Gitme, sonbahar oluyorum, sonrası hiç
ağaçlar bükmesinler n’olursun boyunlarını
neden akşam oluyorum tren kalkınca
kırlangıçlar birdenbire çekip gidince
mendiller sallanınca neden tıkanıyorum
öyle çok acımasız ki öyle birdenbire ki
az önceki çiçekler nasıl da diken diken
gitme, sonbahar oluyorum, sonrası hiç
O sularda çimdik, bitti; köprüleri geçtik, bitti
o elmanın tadı orda, o kuş çoktan öttü, bitti
artık çocuk değiliz, susarak da bir şeyler diyebiliriz
günler devlet alacağı, yıllar bir kadehçik buzlu rakı
oyunlar oyuncaksı, oyuncaklar eski şarkı
kavaklara oklu yürek çizip duran o çakı
nerde şimdi nerde şimdi, nerde o kan sarhoşluğu
gitme, sonbahar oluyorum, sonrası hiç
Bu dizelerde Hasan Hüseyin Korkmazgil, yoğun biçimde kişileştirme (teşhis) ve benzetme (teşbih) sanatlarından yararlanıyor.
1. Kişileştirme (Teşhis)
“Gitme, sonbahar oluyorum” dizesinde şair, mevsimi kendi ruh haliyle özdeşleştiriyor; adeta sonbaharı yaşayan bir insan gibi kendisiyle bütünleştiriyor.

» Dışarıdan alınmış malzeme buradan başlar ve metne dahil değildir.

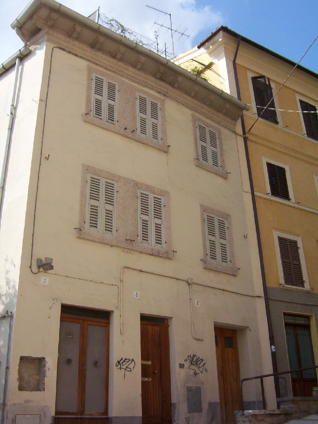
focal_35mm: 36
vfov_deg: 51.4
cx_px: 159
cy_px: 212
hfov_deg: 39.7
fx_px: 441
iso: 100
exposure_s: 1/699
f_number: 5.24
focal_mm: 5.54
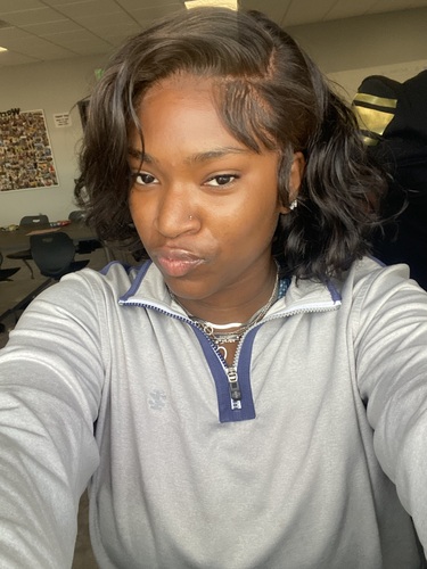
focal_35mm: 30
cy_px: 284
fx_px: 493
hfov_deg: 46.8
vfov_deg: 60.0
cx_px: 214
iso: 250
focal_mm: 2.71
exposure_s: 1/60
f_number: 2.2
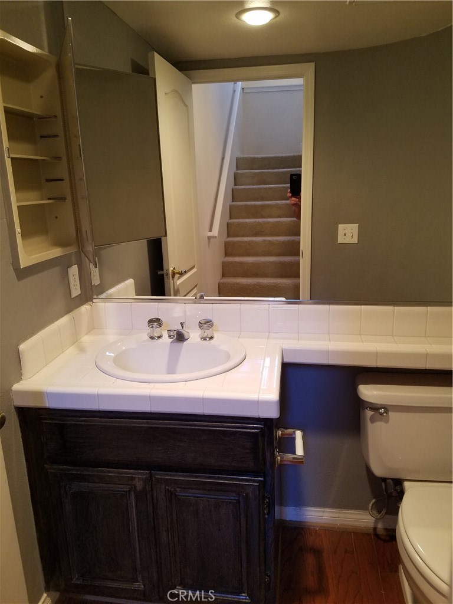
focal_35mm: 26
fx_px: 454
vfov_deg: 67.3
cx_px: 226
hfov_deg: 53.1
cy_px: 302
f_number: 1.7
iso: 160
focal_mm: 4.2
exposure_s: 1/40
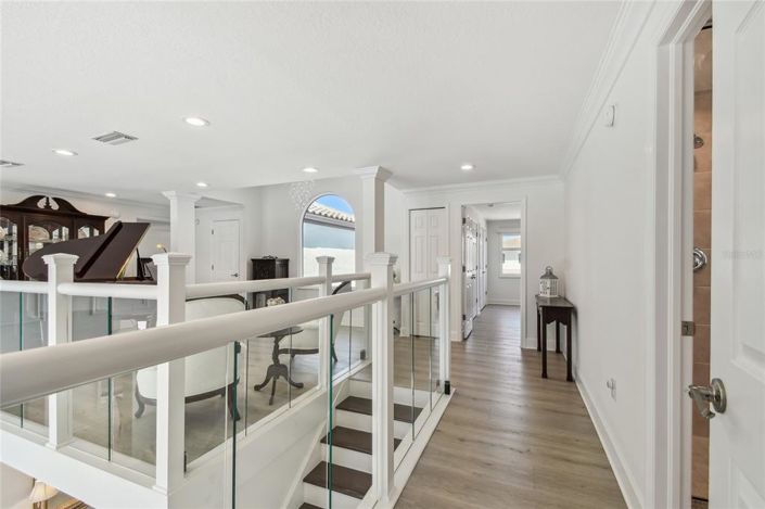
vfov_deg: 77.2
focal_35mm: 15
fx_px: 319
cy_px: 254
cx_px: 382
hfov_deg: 100.4
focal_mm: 10
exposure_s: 1/30
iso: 100
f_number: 7.1
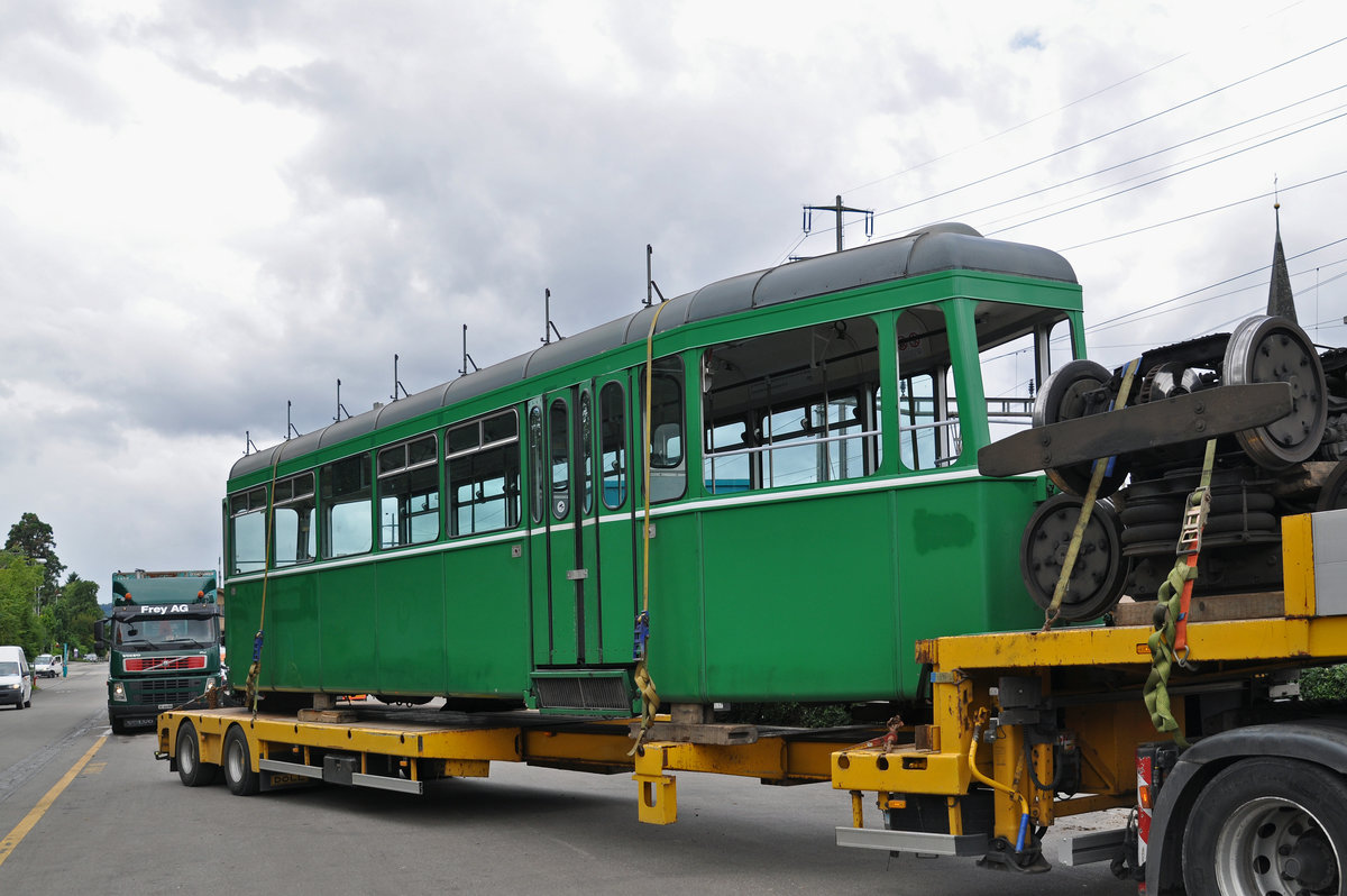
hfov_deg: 49.6
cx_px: 674
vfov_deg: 34.2
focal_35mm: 39
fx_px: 1458
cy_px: 448
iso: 200
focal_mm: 26
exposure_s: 1/800
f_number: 3.5
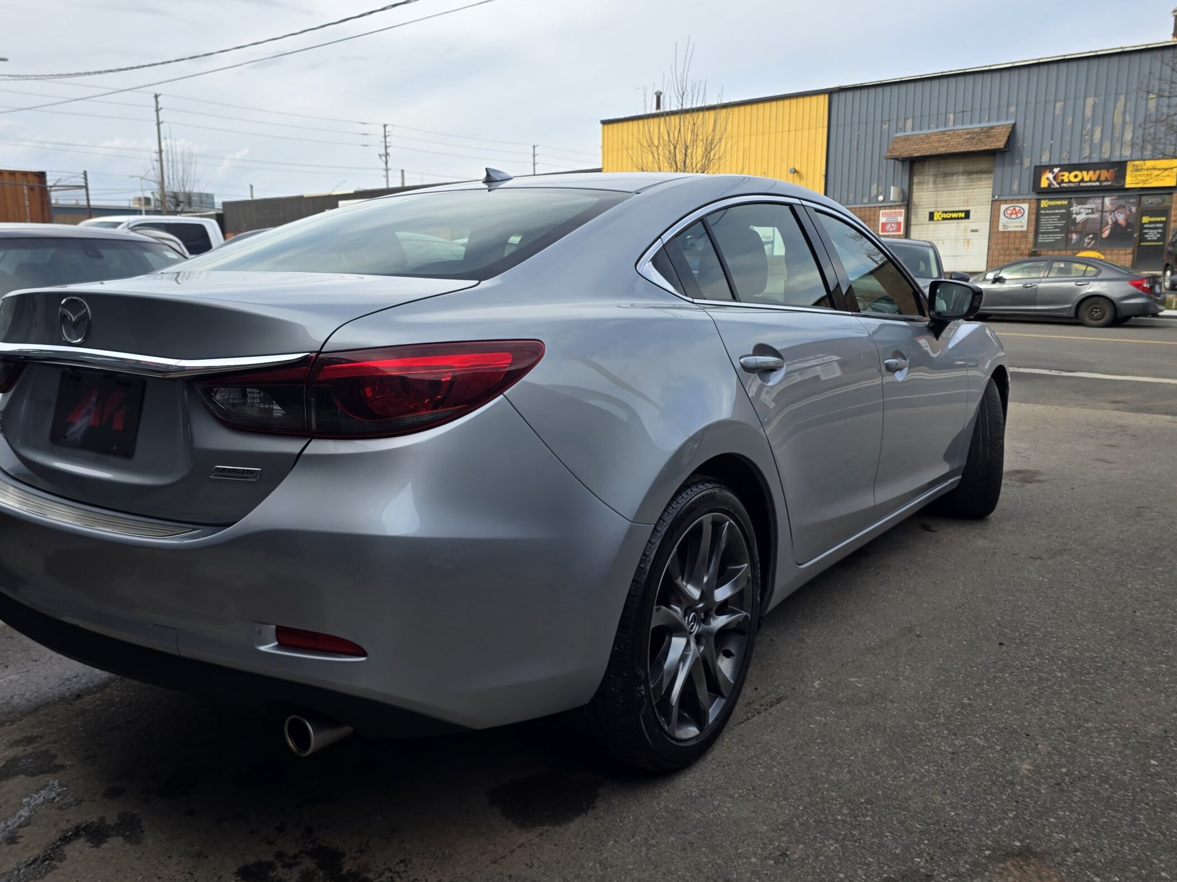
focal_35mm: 28
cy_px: 431
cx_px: 519
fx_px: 952
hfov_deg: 63.3
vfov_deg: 49.7
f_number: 1.7
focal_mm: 6.3
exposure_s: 1/352
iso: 12
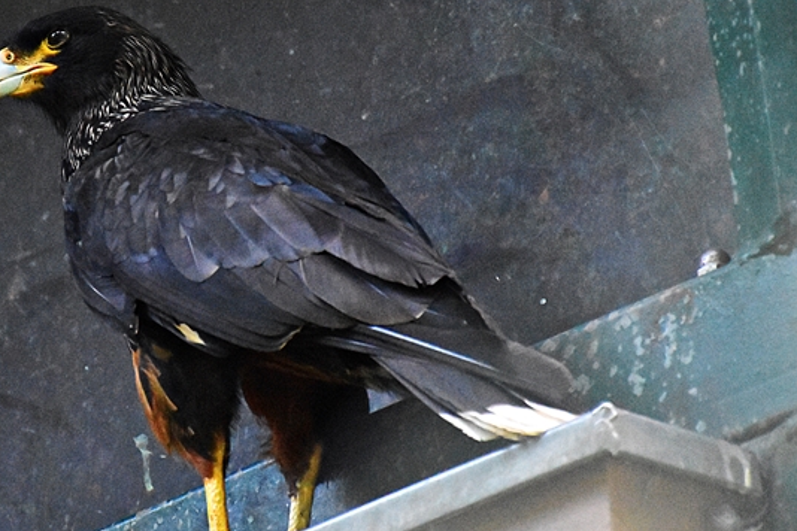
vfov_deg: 3.4
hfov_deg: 5.1
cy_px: 205
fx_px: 8921
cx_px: 184
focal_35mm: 403
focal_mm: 140
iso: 12800
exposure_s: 1/500
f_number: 5.6
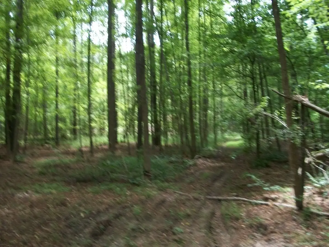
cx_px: 164
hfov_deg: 56.8
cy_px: 124
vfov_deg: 44.2
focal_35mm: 32
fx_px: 304
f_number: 2.9
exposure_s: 1/40
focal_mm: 5.7
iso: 80
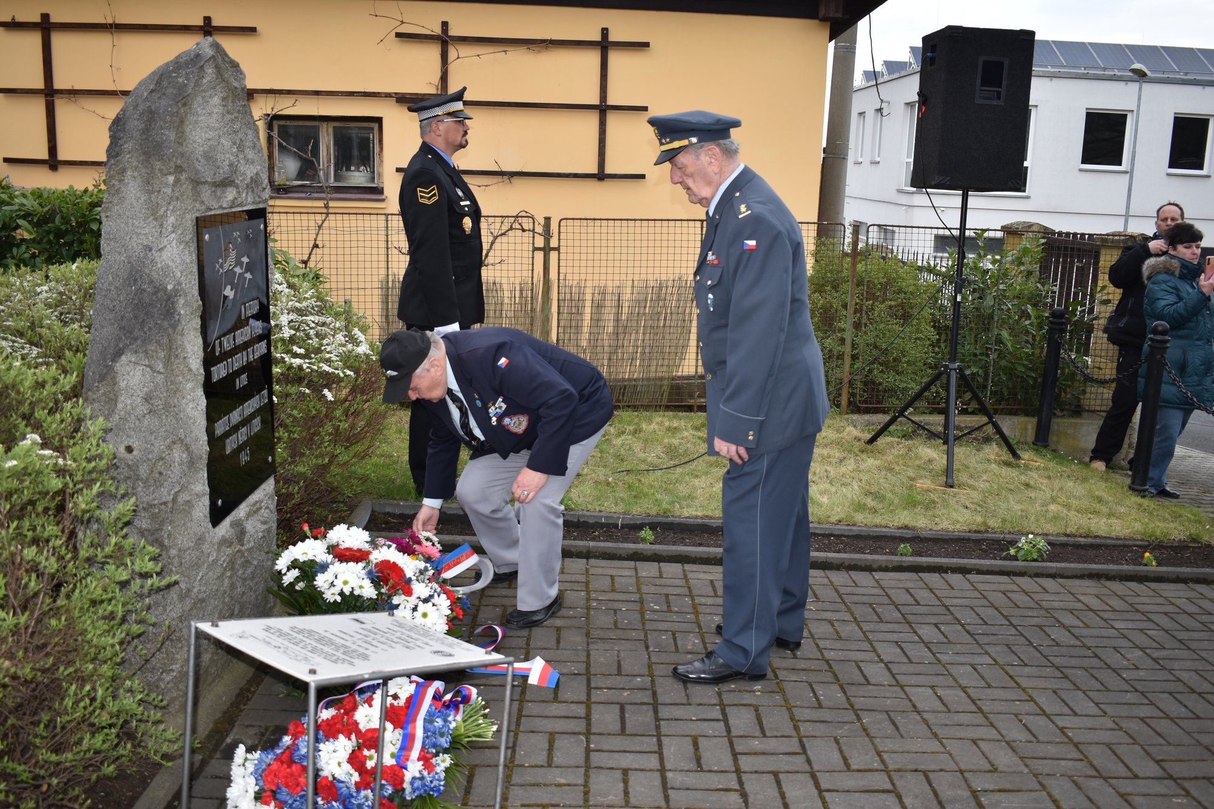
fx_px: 1113
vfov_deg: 40.0
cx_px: 607
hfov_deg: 57.2
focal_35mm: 33
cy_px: 404
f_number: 3.8
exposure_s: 1/125
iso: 100
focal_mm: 22
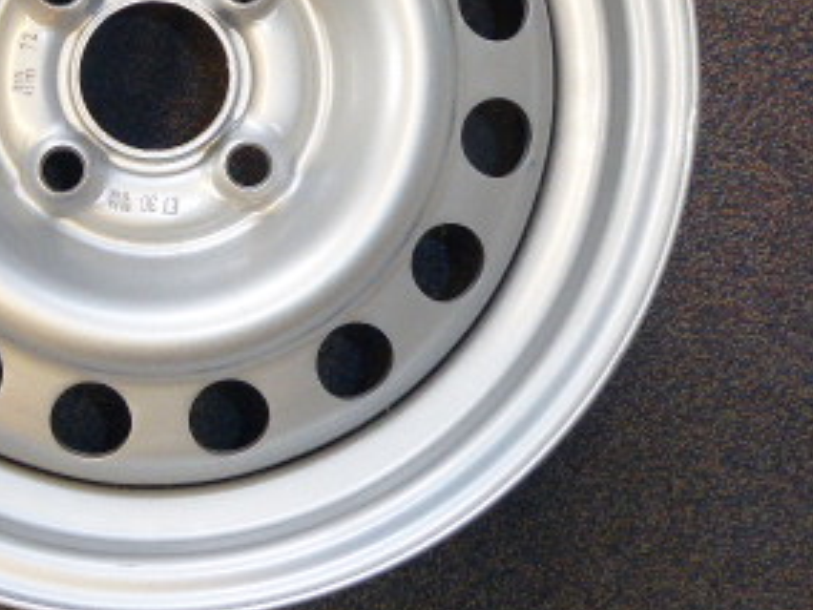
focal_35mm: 54
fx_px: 1268
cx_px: 175
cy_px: 146
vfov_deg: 26.7
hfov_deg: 34.6
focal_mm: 4.3
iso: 400
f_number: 3.3
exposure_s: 1/60
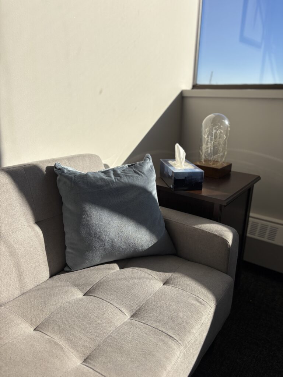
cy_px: 188
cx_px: 142
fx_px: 283
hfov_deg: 53.1
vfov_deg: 67.3
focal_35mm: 26
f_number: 1.6
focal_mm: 5.96
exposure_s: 1/2151
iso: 50
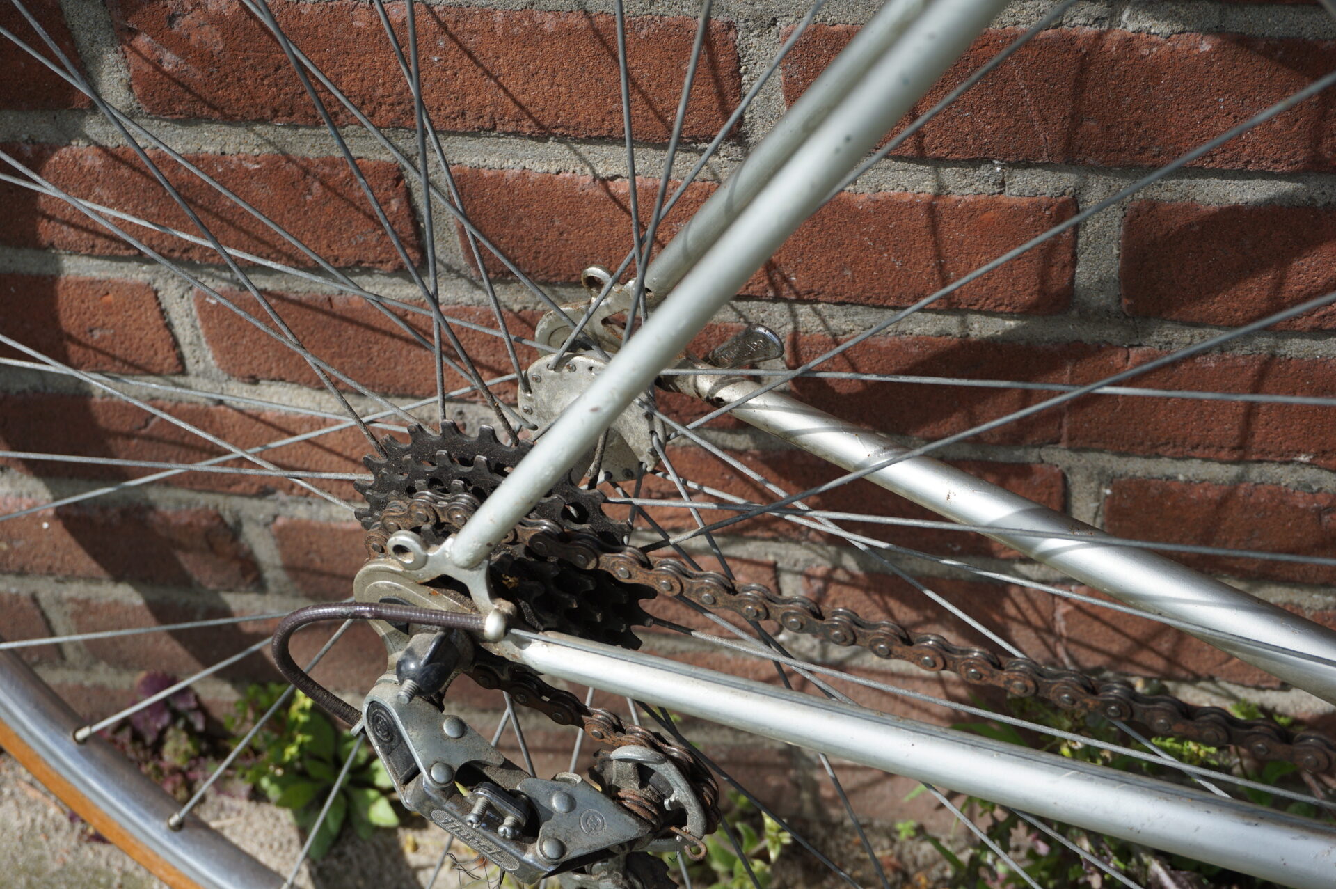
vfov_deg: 23.1
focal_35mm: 58
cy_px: 444
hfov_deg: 34.2
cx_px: 668
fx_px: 2169
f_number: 6.3
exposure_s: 1/200
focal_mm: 39
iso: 100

“Ağaçlar bükmesinler boyunlarını” dizesinde ağaçlara insana özgü bir davranış yükleniyor.
2. Benzetme (Teşbih)
Mevsimlerin, akşamın, kırlangıçların gidişinin şairin iç dünyasıyla ilişkilendirilmesi, duyguların doğa olaylarına benzetilmesiyle sağlanıyor.
“Az önceki çiçekler nasıl da diken diken” ifadesinde çiçeklerin hâli bir duygusal kırılmaya benzetiliyor.
3. Mecaz-ı Mürsel (Ad Aktarması)
“Mendiller sallanınca neden tıkanıyorum” dizesinde mendil, doğrudan ayrılığı simgeliyor.
“Köprüleri geçtik, bitti” ifadesi de hayatın aşamalarını köprüye benzeterek bir aktarma yapıyor.
4. Tekrar (İade / Reddü’l-acüz ale’s-sadr)
“Gitme, sonbahar oluyorum, sonrası hiç” dizesinin hem başta hem sonda yinelenmesi, duygunun yoğunluğunu pekiştiriyor.
Sonuç: Bu dizelerde en belirgin söz sanatı kişileştirme (teşhis) ve **benzetme (teşbih)**tir. Şair, ayrılığı doğa olayları ve nesneler üzerinden anlatır; bu da şiire hem lirizm hem de derinlik kazandırır.